Collection entries:
=====
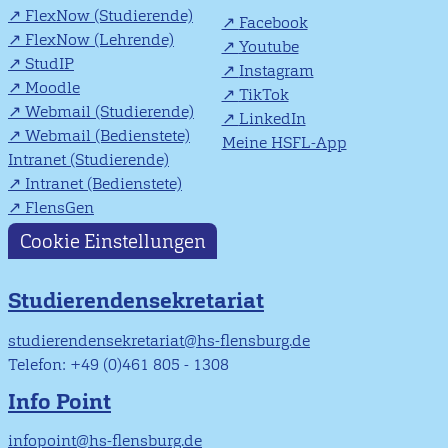
FlexNow (Studierende)
Facebook
FlexNow (Lehrende)
Youtube
StudIP
Instagram
Moodle
TikTok
Webmail (Studierende)
LinkedIn
Webmail (Bedienstete)
Meine HSFL-App
Intranet (Studierende)
Intranet (Bedienstete)
FlensGen
Cookie Einstellungen
Studierendensekretariat
studierendensekretariat@hs-flensburg.de
Telefon: +49 (0)461 805 - 1308
Info Point
infopoint@hs-flensburg.de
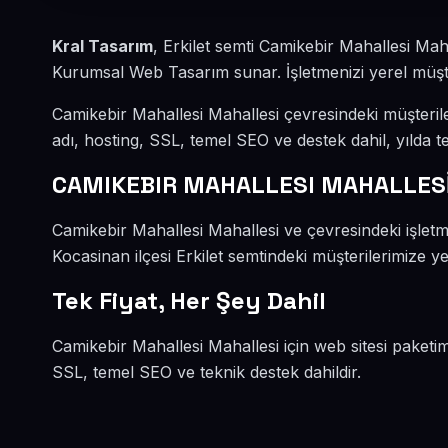
Kral Tasarım
, Erkilet semti Camikebir Mahallesi Mah
Kurumsal Web Tasarım sunar. İşletmenizi yerel müşteri
Camikebir Mahallesi Mahallesi çevresindeki müşteri
adı, hosting, SSL, temel SEO ve destek dahil, yılda te
CAMIKEBIR MAHALLESI MAHALLES
Camikebir Mahallesi Mahallesi ve çevresindeki işle
Kocasinan ilçesi Erkilet semtindeki müşterilerimize ye
Tek Fiyat, Her Şey Dahil
Camikebir Mahallesi Mahallesi için web sitesi paketi
SSL, temel SEO ve teknik destek dahildir.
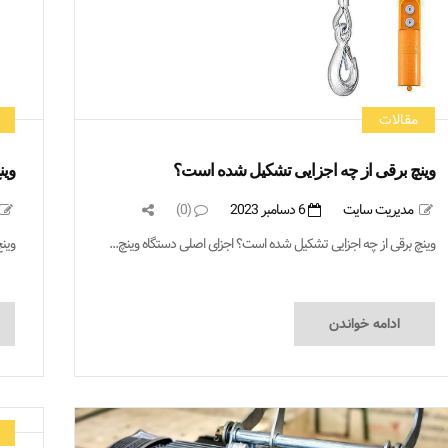
مقالات
وینچ برقی از چه اجزایی تشکیل شده است؟
وین
مدیریت سایت
6 دسامبر 2023
(0)
وینچ برقی از چه اجزایی تشکیل شده است؟ اجزای اصلی دستگاه وینچ‌...
وین
ادامه خواندن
=====
TASK OBJECTIVE: Leaving the pictures out, set down all of the data again exactly.

OUTPUT BELOW:
FlexNow (Studierende)
Facebook
FlexNow (Lehrende)
Youtube
StudIP
Instagram
Moodle
TikTok
Webmail (Studierende)
LinkedIn
Webmail (Bedienstete)
Meine HSFL-App
Intranet (Studierende)
Intranet (Bedienstete)
FlensGen
Cookie Einstellungen
Studierendensekretariat
studierendensekretariat@hs-flensburg.de
Telefon: +49 (0)461 805 - 1308
Info Point
infopoint@hs-flensburg.de
Kral Tasarım
, Erkilet semti Camikebir Mahallesi Mah
Kurumsal Web Tasarım sunar. İşletmenizi yerel müşteri
Camikebir Mahallesi Mahallesi çevresindeki müşteri
adı, hosting, SSL, temel SEO ve destek dahil, yılda te
CAMIKEBIR MAHALLESI MAHALLES
Camikebir Mahallesi Mahallesi ve çevresindeki işle
Kocasinan ilçesi Erkilet semtindeki müşterilerimize ye
Tek Fiyat, Her Şey Dahil
Camikebir Mahallesi Mahallesi için web sitesi paketi
SSL, temel SEO ve teknik destek dahildir.
مقالات
وینچ برقی از چه اجزایی تشکیل شده است؟
وین
مدیریت سایت
6 دسامبر 2023
(0)
وینچ برقی از چه اجزایی تشکیل شده است؟ اجزای اصلی دستگاه وینچ‌...
وین
ادامه خواندن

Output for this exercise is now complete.